I've been thinking about Cheerskep's favorite
admonition: Fuzzy.

What is fuzzy?  I mean what actual tactile sensation
is fuzzy but not, say furry?  I guess furry requires a
longer sort of fuzziness, something like my cat's fur
or something long and hairy.  Oh, how does hairy
distinguish from furry?  Is hairy simply less thick
fur? 

 None of this matters of course because for Cheerskep
fuzzy is a metaphor akin to blurry or indistinct.  He
says some words are fuzzy, or some ideas or
expressions are fuzzy.  When we encounter (feel) 
fuzzy things we instinctively feel down to the hard
base from which it stems.  Or do we?  The trouble with
fuzzy is, well, it's so fuzzy.

As an artist I think fuzziness is a virtue.  In art
it's hard to be fuzzy but so necessary to achieve any
degree of genuine quality or symbolic content. 
Fuzzier the better I say.  But fuzziness needs to be
balanced so that one vague "stirring"  (another
Cheerskep logo) reveals another without altogether
disappearing. And another, and so on.  It's even
better when one fuzzy stirring begets an opposite
fuzzy stirring.  Ah, paradox, the elemental life
force, the anti-matter, the invisible other side of
mass, the secret thought propping up the social
thought. Name an artist and you name a fuzzyist. The
poets call it, flatly, ambiguity.

Why is Cheerskep so stuck on avoiding fuzziness?  What
would he have us do?  Is his an insistence on the the
old correspondence theory -- fully discredited in
these days of cultural theory and melting
(hmmm...melting is another sort of fuzziness, but more
optical than tactile) divides between saying and
seeing, or between reality and its symbols?

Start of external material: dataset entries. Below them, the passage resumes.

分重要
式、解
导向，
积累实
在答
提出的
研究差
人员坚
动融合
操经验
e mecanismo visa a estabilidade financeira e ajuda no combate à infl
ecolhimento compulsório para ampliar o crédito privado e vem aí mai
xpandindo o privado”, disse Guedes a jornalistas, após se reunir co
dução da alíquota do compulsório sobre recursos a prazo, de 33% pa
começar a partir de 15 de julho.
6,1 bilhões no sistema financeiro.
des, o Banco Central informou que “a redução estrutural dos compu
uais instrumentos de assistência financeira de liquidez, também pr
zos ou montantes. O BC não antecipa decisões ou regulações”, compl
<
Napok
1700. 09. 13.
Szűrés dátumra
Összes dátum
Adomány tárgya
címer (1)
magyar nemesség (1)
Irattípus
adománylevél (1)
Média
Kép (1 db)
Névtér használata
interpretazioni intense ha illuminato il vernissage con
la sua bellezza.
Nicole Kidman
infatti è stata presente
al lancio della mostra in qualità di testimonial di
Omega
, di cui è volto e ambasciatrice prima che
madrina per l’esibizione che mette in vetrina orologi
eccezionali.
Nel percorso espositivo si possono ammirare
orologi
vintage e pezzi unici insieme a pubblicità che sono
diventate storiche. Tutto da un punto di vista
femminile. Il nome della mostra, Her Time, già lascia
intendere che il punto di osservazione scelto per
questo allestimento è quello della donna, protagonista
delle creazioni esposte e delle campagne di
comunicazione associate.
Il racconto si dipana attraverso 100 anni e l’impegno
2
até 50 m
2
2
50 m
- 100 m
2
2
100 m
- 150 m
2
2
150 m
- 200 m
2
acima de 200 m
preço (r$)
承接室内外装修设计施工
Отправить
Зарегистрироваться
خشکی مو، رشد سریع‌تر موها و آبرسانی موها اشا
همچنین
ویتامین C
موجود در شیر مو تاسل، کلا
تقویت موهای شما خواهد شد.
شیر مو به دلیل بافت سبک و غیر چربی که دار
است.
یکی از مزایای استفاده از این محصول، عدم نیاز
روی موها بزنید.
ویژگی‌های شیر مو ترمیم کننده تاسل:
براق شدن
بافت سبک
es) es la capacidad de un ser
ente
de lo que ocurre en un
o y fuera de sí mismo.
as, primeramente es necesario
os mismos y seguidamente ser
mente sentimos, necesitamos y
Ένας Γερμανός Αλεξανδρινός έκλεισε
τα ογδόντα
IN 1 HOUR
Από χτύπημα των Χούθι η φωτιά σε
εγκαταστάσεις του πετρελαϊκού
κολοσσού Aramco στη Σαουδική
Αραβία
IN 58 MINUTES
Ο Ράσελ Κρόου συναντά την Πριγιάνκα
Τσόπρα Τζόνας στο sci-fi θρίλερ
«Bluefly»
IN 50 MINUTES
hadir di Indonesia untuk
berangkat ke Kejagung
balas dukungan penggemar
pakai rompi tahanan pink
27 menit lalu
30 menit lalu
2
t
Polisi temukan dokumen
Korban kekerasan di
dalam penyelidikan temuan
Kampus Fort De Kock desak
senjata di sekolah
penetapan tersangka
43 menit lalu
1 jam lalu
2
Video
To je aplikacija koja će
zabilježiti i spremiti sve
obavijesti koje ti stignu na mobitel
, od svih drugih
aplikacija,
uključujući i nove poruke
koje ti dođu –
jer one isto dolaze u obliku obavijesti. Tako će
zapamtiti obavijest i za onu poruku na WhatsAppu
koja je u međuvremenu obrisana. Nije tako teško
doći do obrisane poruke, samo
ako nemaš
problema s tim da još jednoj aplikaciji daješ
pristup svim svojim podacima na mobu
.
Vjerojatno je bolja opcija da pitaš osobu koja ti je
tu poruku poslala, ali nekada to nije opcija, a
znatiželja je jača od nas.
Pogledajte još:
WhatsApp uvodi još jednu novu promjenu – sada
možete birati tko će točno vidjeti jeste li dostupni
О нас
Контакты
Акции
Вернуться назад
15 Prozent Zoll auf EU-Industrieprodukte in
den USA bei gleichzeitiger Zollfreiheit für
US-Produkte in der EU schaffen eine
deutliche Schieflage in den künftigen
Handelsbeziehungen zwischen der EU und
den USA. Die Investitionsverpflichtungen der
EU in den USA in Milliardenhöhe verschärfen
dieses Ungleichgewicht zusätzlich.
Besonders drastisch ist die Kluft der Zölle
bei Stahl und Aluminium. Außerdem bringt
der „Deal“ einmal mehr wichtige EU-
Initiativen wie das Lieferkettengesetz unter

He cares about communication whereby one person is
able to verbalize  a specific thought  to another
whose consciousness is "stirred" to reproduce the same
thought.  And the more successfully this is done the
more useful the verbalising is.  But is this how
people really communicate?  I think not.  Most good
conversations are like a mutual decorating of a
Christmas tree with one person adding this, the other
saying "how pretty" and then adding something herself,
and so on...until the tree is all but hidden under a
distracting but sometimes dazzling array of
decorations.  The process is to and fro, a
collaborative event that often leads far from the
original "stirring" and results in war or peace. 
Fuzziness is our lot, our prize, our burden, our fate,
doom and salvation.  Long live fuzziness!

WC

Let's embrace fuzziness.  It feels good.